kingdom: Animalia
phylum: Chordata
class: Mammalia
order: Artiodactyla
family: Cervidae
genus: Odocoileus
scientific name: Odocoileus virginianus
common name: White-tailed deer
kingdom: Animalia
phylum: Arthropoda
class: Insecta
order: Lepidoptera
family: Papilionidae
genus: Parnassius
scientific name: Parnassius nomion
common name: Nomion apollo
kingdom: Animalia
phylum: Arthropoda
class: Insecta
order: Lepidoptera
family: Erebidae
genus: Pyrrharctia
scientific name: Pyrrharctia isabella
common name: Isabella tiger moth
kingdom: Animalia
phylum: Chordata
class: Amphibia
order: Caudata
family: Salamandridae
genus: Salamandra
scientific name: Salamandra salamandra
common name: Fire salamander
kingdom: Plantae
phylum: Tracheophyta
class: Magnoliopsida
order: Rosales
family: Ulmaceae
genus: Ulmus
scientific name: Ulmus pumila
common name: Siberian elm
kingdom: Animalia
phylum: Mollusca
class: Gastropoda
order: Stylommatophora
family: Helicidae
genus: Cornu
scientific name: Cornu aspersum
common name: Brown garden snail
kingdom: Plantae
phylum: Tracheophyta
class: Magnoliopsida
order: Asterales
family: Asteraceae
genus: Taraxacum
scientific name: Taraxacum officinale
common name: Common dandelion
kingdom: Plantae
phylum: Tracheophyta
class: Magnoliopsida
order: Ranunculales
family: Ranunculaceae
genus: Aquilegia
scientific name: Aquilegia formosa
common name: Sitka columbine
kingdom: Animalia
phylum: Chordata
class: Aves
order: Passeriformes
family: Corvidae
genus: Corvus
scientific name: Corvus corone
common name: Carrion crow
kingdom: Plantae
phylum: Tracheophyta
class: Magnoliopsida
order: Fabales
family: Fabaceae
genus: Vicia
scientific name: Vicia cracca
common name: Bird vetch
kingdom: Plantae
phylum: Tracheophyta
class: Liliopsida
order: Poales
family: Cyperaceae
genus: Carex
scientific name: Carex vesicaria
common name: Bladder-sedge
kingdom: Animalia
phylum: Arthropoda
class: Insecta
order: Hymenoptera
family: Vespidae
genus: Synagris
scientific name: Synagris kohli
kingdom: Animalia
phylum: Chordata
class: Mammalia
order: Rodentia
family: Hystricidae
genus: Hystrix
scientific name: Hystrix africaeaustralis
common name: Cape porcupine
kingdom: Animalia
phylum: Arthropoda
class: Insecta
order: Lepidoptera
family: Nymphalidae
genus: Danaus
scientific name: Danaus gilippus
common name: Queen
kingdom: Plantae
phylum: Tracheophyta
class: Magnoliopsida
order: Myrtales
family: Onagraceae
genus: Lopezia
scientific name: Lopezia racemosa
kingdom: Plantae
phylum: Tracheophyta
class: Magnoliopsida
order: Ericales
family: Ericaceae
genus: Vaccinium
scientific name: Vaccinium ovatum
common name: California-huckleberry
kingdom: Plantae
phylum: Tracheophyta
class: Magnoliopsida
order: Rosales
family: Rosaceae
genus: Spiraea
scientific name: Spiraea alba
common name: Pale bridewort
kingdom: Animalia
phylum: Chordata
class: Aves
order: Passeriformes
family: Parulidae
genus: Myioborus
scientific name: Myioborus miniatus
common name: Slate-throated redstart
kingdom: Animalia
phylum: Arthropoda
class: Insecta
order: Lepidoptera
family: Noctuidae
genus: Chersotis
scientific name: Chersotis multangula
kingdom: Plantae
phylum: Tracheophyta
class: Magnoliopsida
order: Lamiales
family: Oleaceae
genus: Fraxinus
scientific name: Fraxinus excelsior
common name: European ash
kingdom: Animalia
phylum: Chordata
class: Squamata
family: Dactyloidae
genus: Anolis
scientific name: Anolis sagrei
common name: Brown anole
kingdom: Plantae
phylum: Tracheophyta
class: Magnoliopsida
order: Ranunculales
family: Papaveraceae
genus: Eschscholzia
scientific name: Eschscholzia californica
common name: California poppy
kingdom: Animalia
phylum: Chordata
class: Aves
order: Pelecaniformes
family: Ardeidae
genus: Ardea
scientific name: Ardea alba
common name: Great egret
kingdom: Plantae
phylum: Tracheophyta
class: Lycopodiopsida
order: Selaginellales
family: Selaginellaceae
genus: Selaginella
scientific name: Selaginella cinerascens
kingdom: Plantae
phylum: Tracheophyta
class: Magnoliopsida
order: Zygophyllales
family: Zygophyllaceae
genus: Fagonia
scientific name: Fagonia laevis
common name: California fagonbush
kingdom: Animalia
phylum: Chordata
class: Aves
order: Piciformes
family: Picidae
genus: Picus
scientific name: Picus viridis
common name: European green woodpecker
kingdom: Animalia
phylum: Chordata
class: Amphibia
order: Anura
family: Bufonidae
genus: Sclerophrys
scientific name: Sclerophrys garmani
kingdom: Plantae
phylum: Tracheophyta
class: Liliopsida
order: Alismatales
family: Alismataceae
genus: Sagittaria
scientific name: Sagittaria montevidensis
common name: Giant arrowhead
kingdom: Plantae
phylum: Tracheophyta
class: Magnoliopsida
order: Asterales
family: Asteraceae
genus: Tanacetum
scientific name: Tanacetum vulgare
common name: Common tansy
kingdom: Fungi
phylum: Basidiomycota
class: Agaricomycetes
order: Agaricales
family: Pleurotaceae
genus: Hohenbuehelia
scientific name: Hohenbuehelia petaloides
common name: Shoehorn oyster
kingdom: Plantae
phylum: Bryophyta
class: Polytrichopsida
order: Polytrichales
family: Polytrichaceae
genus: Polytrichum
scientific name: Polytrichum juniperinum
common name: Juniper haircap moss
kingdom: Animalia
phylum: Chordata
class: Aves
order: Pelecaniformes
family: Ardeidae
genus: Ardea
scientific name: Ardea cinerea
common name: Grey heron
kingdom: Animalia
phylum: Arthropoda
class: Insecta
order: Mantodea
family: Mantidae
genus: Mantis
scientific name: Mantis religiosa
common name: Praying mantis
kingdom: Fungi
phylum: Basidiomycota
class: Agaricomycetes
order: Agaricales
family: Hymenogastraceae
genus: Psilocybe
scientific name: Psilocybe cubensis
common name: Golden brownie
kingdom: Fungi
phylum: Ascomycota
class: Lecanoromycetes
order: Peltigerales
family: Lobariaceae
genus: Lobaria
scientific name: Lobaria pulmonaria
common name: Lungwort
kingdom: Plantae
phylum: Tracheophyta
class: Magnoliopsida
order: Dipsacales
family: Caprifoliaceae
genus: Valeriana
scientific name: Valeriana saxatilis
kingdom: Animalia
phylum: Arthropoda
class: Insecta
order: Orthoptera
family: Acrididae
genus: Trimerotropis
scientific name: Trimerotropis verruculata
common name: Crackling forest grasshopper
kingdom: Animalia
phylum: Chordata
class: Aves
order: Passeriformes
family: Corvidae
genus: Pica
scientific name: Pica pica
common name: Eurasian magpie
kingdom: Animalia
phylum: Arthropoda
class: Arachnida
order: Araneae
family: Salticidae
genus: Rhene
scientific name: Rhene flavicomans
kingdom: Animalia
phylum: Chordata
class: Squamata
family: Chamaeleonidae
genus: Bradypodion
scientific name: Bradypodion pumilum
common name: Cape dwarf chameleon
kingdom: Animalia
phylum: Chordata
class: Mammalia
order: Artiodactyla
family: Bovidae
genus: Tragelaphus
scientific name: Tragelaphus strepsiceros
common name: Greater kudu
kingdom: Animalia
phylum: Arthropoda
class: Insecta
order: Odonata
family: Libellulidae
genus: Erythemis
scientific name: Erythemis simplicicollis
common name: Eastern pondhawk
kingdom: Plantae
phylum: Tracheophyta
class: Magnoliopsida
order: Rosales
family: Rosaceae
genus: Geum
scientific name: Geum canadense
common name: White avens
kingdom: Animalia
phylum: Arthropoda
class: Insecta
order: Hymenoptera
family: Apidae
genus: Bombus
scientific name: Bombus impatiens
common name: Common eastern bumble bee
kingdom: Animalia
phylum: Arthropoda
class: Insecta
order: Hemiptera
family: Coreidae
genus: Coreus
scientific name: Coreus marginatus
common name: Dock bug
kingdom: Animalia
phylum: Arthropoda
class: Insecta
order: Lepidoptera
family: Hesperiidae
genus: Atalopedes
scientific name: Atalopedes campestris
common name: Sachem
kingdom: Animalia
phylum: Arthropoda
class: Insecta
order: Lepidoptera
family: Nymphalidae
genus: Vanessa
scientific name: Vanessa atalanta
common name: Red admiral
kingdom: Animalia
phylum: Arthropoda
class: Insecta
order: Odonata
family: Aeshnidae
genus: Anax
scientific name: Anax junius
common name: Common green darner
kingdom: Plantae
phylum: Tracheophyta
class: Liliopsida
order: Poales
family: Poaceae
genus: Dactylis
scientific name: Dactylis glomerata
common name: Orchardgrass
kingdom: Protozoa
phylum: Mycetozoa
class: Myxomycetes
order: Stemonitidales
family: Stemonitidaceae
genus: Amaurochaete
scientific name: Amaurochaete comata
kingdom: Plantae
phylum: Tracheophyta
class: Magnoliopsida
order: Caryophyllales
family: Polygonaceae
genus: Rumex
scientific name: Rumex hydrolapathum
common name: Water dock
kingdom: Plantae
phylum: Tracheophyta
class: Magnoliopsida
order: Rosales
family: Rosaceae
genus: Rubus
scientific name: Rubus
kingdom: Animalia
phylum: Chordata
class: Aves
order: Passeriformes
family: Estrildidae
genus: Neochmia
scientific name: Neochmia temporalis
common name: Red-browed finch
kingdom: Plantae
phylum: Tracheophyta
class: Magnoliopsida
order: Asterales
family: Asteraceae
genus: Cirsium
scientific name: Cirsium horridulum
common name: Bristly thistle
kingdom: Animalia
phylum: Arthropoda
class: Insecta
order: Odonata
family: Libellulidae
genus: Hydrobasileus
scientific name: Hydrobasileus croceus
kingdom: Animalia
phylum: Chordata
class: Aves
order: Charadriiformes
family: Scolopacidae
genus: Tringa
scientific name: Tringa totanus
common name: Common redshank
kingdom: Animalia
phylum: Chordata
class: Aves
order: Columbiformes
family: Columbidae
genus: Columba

> [Exercise requirements]: Rewrite the listing from the line holding "scientific name: Amaurochaete comata" through the end of the listing, inclusive, replacing "common name" with "vernacular name" and leaving everything else unchanged.

> [Exercise response]:
scientific name: Amaurochaete comata
kingdom: Plantae
phylum: Tracheophyta
class: Magnoliopsida
order: Caryophyllales
family: Polygonaceae
genus: Rumex
scientific name: Rumex hydrolapathum
vernacular name: Water dock
kingdom: Plantae
phylum: Tracheophyta
class: Magnoliopsida
order: Rosales
family: Rosaceae
genus: Rubus
scientific name: Rubus
kingdom: Animalia
phylum: Chordata
class: Aves
order: Passeriformes
family: Estrildidae
genus: Neochmia
scientific name: Neochmia temporalis
vernacular name: Red-browed finch
kingdom: Plantae
phylum: Tracheophyta
class: Magnoliopsida
order: Asterales
family: Asteraceae
genus: Cirsium
scientific name: Cirsium horridulum
vernacular name: Bristly thistle
kingdom: Animalia
phylum: Arthropoda
class: Insecta
order: Odonata
family: Libellulidae
genus: Hydrobasileus
scientific name: Hydrobasileus croceus
kingdom: Animalia
phylum: Chordata
class: Aves
order: Charadriiformes
family: Scolopacidae
genus: Tringa
scientific name: Tringa totanus
vernacular name: Common redshank
kingdom: Animalia
phylum: Chordata
class: Aves
order: Columbiformes
family: Columbidae
genus: Columba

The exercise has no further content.